» Problem to solve
Please retype the entries below exactly, only from their first line through the line containing "Dada la naturaleza", leaving every picture out.
============================================================
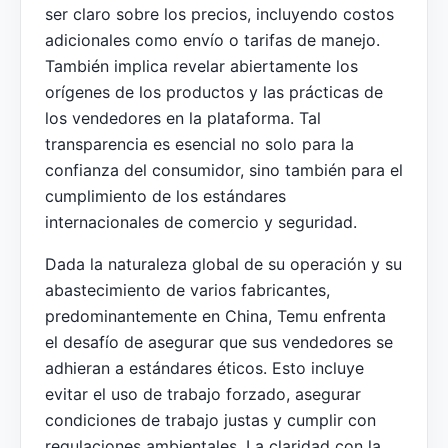
ser claro sobre los precios, incluyendo costos
adicionales como envío o tarifas de manejo.
También implica revelar abiertamente los
orígenes de los productos y las prácticas de
los vendedores en la plataforma. Tal
transparencia es esencial no solo para la
confianza del consumidor, sino también para el
cumplimiento de los estándares
internacionales de comercio y seguridad.
Dada la naturaleza global de su operación y su
abastecimiento de varios fabricantes,
predominantemente en China, Temu enfrenta
el desafío de asegurar que sus vendedores se
adhieran a estándares éticos. Esto incluye
evitar el uso de trabajo forzado, asegurar
condiciones de trabajo justas y cumplir con
regulaciones ambientales. La claridad con la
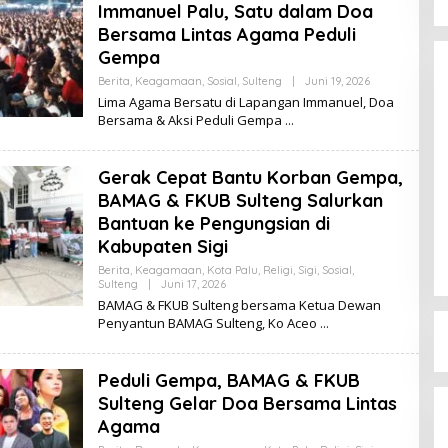
Immanuel Palu, Satu dalam Doa
Bersama Lintas Agama Peduli
Gempa
Berita
,
Keagamaan
,
Sosial
,
Sulteng
|
Juni 19, 2026
O
L
Lima Agama Bersatu di Lapangan Immanuel, Doa
E
Bersama & Aksi Peduli Gempa
H
K
I
K
Gerak Cepat Bantu Korban Gempa,
I
Dinamika Memanas, Enam
BAMAG & FKUB Sulteng Salurkan
Pengurus Inti DPW NasDem
Bantuan ke Pengungsian di
Sulteng Ajukan Mundur, Sekretaris:
Di Berita, Politik, Sulteng, Viral
|
Agustus 3, 2026
Kabupaten Sigi
Baru Empat yang Tegas
Berita
,
Keagamaan
,
Kota Palu
,
Religi
,
Sigi
,
Sosial
,
Menyatakan
Sulteng
|
Juni 17, 2026
O
L
BAMAG & FKUB Sulteng bersama Ketua Dewan
E
Penyantun BAMAG Sulteng, Ko Aceo
H
K
I
K
Peduli Gempa, BAMAG & FKUB
I
Sulteng Gelar Doa Bersama Lintas
Agama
============================================================
» Solution for this problem
ser claro sobre los precios, incluyendo costos
adicionales como envío o tarifas de manejo.
También implica revelar abiertamente los
orígenes de los productos y las prácticas de
los vendedores en la plataforma. Tal
transparencia es esencial no solo para la
confianza del consumidor, sino también para el
cumplimiento de los estándares
internacionales de comercio y seguridad.
Dada la naturaleza global de su operación y su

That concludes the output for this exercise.